We need to report such incidents; you need to ask what happened to this one’s baby because she was pregnant in front of you. It is relatives who fold their arms and do nothing to intervene when boyfriends beat us. It is mothers who suffer in silence when uncles and stepfathers molest children just because they put food on the table.
For crying out loud, break the silence. Free yourself from self-oppression, break the silence, free yourself from the cycle, and break the silence. Speak out, break the silence!
We can no longer blame Government because we have the opportunities to be part of governance. We cannot blame the system because we are protected by rights within the system. All we have to do is defy self-oppression and claim our liberation.
It is an insult to those of us who were involved in the struggle to live in a society where women are still the poorest of the poor, where women are the bottom of the skilled labour force and are most exploited by ‘casualisation’.
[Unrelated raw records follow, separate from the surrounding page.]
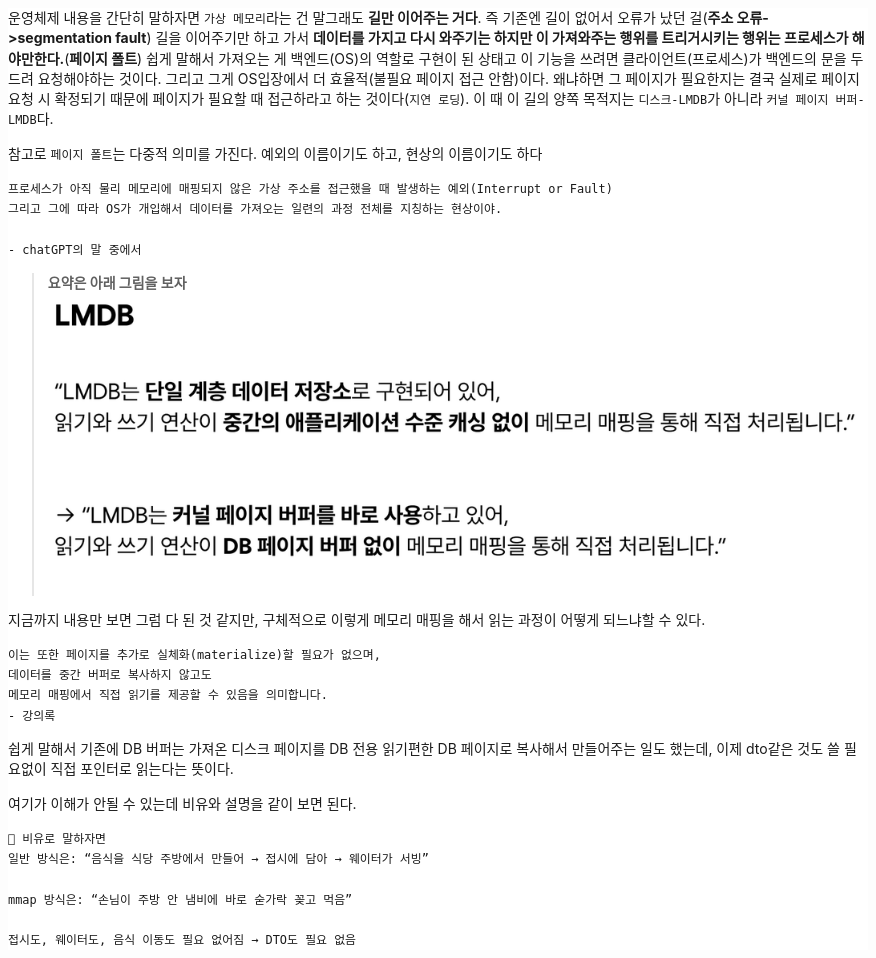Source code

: 운영체제 내용을 간단히 말하자면 `가상 메모리`라는 건 말그래도 **길만 이어주는 거다**. 즉 기존엔 길이 없어서 오류가 났던 걸(**주소 오류->segmentation fault**) 길을 이어주기만 하고 가서 **데이터를 가지고 다시 와주기는 하지만 이 가져와주는 행위를 트리거시키는 행위는 프로세스가 해야만한다.**(**페이지 폴트**) 쉽게 말해서 가져오는 게 백엔드(OS)의 역할로 구현이 된 상태고 이 기능을 쓰려면 클라이언트(프로세스)가 백엔드의 문을 두드려 요청해야하는 것이다. 그리고 그게 OS입장에서 더 효율적(불필요 페이지 접근 안함)이다. 왜냐하면 그 페이지가 필요한지는 결국 실제로 페이지 요청 시 확정되기 때문에 페이지가 필요할 때 접근하라고 하는 것이다(`지연 로딩`). 이 때 이 길의 양쪽 목적지는 `디스크-LMDB`가 아니라 `커널 페이지 버퍼-LMDB`다.

참고로 `페이지 폴트`는 다중적 의미를 가진다. 예외의 이름이기도 하고, 현상의 이름이기도 하다
```
프로세스가 아직 물리 메모리에 매핑되지 않은 가상 주소를 접근했을 때 발생하는 예외(Interrupt or Fault)
그리고 그에 따라 OS가 개입해서 데이터를 가져오는 일련의 과정 전체를 지칭하는 현상이야.

- chatGPT의 말 중에서
```
>**요약은 아래 그림을 보자**![alt text](image-2.png)

지금까지 내용만 보면 그럼 다 된 것 같지만, 구체적으로 이렇게 메모리 매핑을 해서 읽는 과정이 어떻게 되느냐할 수 있다.
```
이는 또한 페이지를 추가로 실체화(materialize)할 필요가 없으며, 
데이터를 중간 버퍼로 복사하지 않고도
메모리 매핑에서 직접 읽기를 제공할 수 있음을 의미합니다.
- 강의록
```
쉽게 말해서 기존에 DB 버퍼는 가져온 디스크 페이지를 DB 전용 읽기편한 DB 페이지로 복사해서 만들어주는 일도 했는데, 이제 dto같은 것도 쓸 필요없이 직접 포인터로 읽는다는 뜻이다.

여기가 이해가 안될 수 있는데 비유와 설명을 같이 보면 된다.
```
🔁 비유로 말하자면
일반 방식은: “음식을 식당 주방에서 만들어 → 접시에 담아 → 웨이터가 서빙”

mmap 방식은: “손님이 주방 안 냄비에 바로 숟가락 꽂고 먹음”

접시도, 웨이터도, 음식 이동도 필요 없어짐 → DTO도 필요 없음
```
I am a daughter of the soil, a daughter of Mother Africa. It is my responsibility to ensure that she is glorified for her beauty and diversity. As women we need to play an active role in agriculture, science and technology; we have no reason not to.
We must encourage the girl child to pursue careers in these sectors if we want to see woman leading this country and I’m not talking about puppets, I am talking about leaders.
We bear children, the earth bears food: we speak the same language, if you only reap what you have sown then South African women need to start ploughing while South African soil is still fertile, the opportunities are there, but they won’t look for you, you must grab them.
Just as women united against Apartheid, we need to realise that indeed we are staring into the face of yet another enemy, another oppressor and discriminator.
Women are the most infected and affected by HIV/Aids because we allow ourselves to be treated as condoms should, use and discard. A man will only treat you the way he knows he can and only you can show him how to treat you.
This is yet another struggle and the only weapon we have is education. People can only understand what they know about and they can only defeat an enemy they understand.
HIV/Aids has only one weakness and that is choice - if you choose to remain negative you will, if you choose to live positively with the disease you will and if you choose to be compassionate towards those infected and affected by the pandemic we can overthrow HIV/Aids just as we did Apartheid.
We struggled for political and economic freedom. We were victorious as far as political freedom is concerned and as much as the powers that be are failing to lead us to economic freedom and sustainable development, political freedom is enshrined in our Constitution, in regulations, bylaws, NGO’s and in our labour laws.
It is only when we take this political freedom and use it to our own advantage that we can deliver to our country complete freedom - economic freedom. Clearly the men of Tuinhuis are failing and it is up to us to lead the way.
I need a promise from all of you here today. Promise me that the next time you invite me to talk to you I will not have to repeat my speech of today. Next year on Women’s Day I want to be able to commend women for their progress.
I became the first women to lead a party that won seats at national, provincial and local level. I always knew that I could do it and challenged all South Africans to see how they respond to a woman leader. South Africa responded very positively.
In 2009 I want to see more women coming forward. As women we should not only be followers because we can lead. Go out there and claim your rights today.